Português: Caracterização de Jerónimo

sábado, 18 de janeiro de 2025

Caracterização de Jerónimo

    Os naturalistas acreditavam que o indivíduo era mero produto da hereditariedade e do meio em que vivia e sobre o qual agia. É o que sucede, no caso da literatura realista produzida em Portugal durante o século XIX, em Os Maias. De facto, Eça de Queirós aborda a questão através das personagens Pedro da Maia e Eusebiozinho, cuja fraqueza, defeitos e comportamentos são justificados pelos traços hereditários, pela educação que tiveram e pelo meio em que cresceram.

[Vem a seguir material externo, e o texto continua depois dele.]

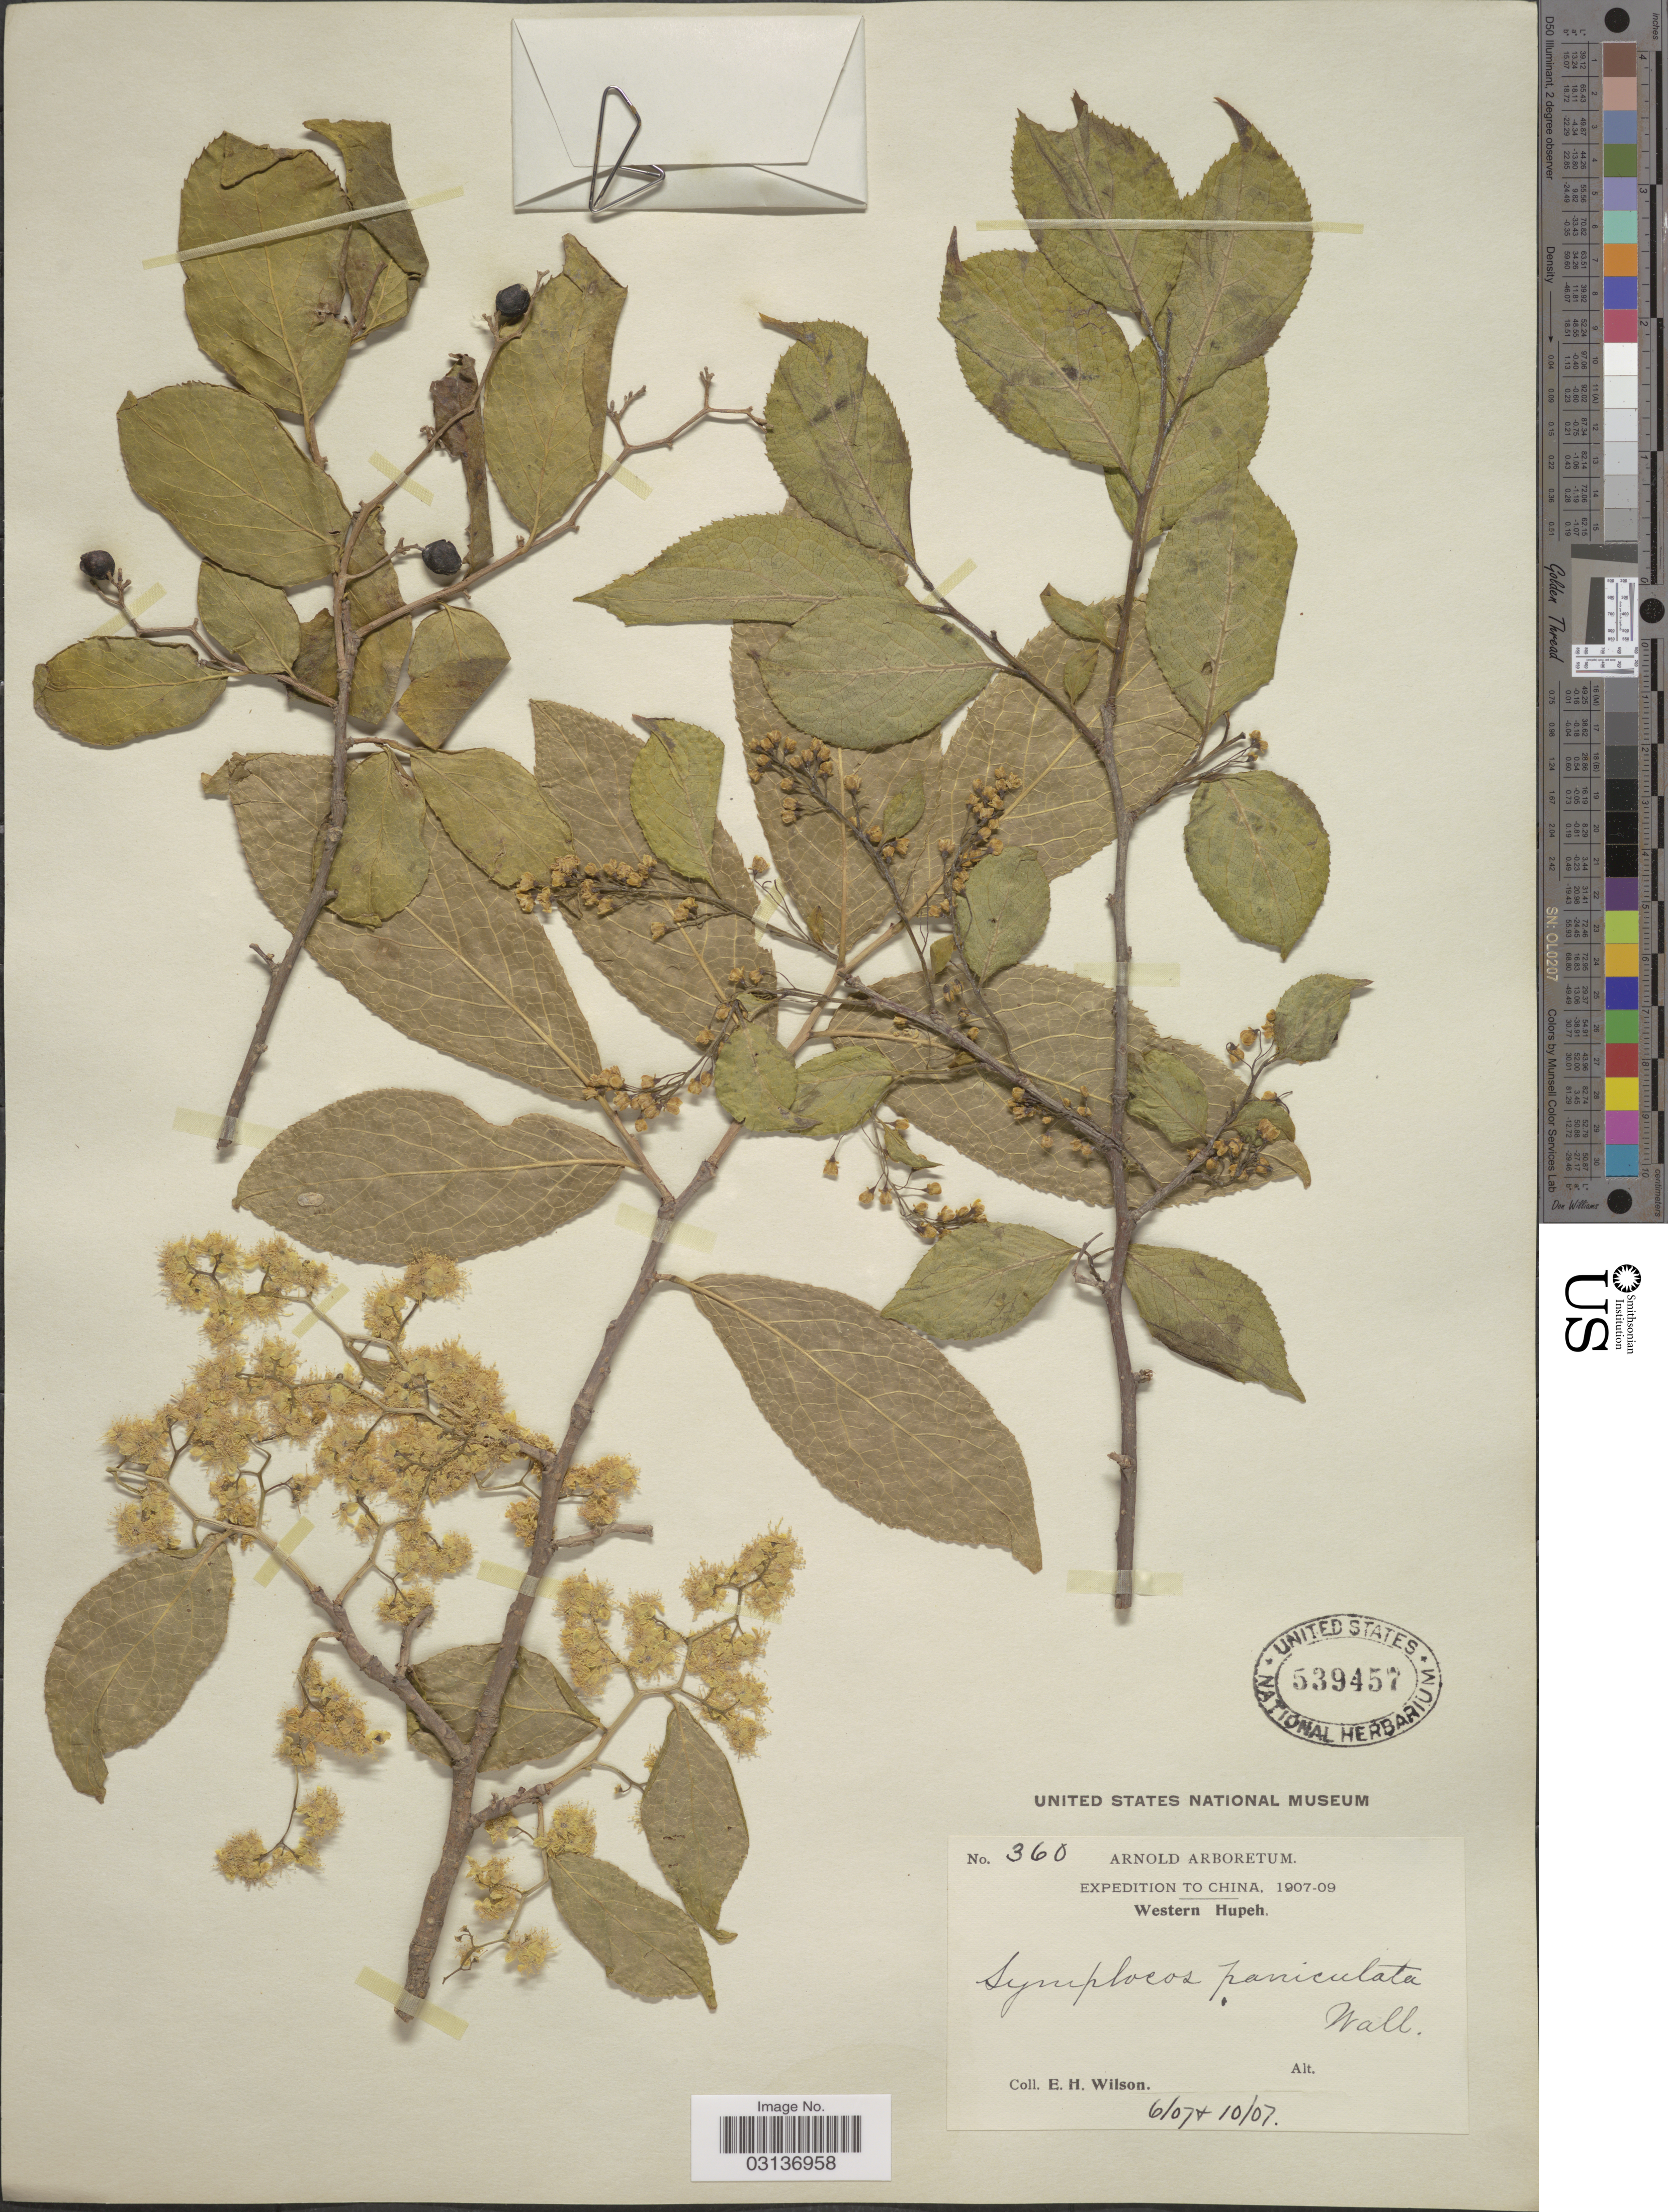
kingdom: Plantae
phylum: Tracheophyta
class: Magnoliopsida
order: Ericales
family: Symplocaceae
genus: Symplocos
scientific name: Symplocos paniculata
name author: Miq.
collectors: E. Wilson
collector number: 360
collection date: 1907-06/1907-10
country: China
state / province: Hubei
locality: Western Hupeh.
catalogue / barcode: US 539457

Voltando a O Cortiço, Jerónimo é a figura que cumpre as leis naturais do meio e da raça, uma personagem que passa por transformações ao longo da narrativa. Jerónimo era um português forte, trabalhador e honesto, que chegou ao Brasil com o objetivo de ascender socialmente, trazendo consigo uma filhinha e a sua mulher, Piedade. Começa por trabalhar numa fazenda onde "tinha que sujeitar-se a emparelhar com os negros escravos e viver com eles no mesmo meio degradante, encurralado como uma besta, sem aspirações nem futuro, trabalhando eternamente para outro" (AZEVEDO, 2004, p. 56). Insatisfeito, resolve abandonar tal atividade e ruma para a Corte onde, conforme os patrícios, o homem determinado consegue obter uma boa disposição. Chega ao cortiço com o intuito de enriquecer. Vive para a mulher e vice-versa. O V capítulo narra a mudança de Jerónimo e da família e a reação da comunidade, nomeadamente os comentários e os cochichos das lavadeiras. Após alguns meses, o casal acaba por conquistar a total confiança dos habitantes do cortiço, por ser sincero, de caráter sério e respeitável. Leva uma vida simples e a sua filha estuda num internato: Aos domingos, vão às vezes à missa ou, à tarde, ao passeio público, ocasiões em que o homem veste uma camisa engomada, calça sapatos e enfia um paletó, enquanto a esposa enverga o seu vestido de ver a Deus.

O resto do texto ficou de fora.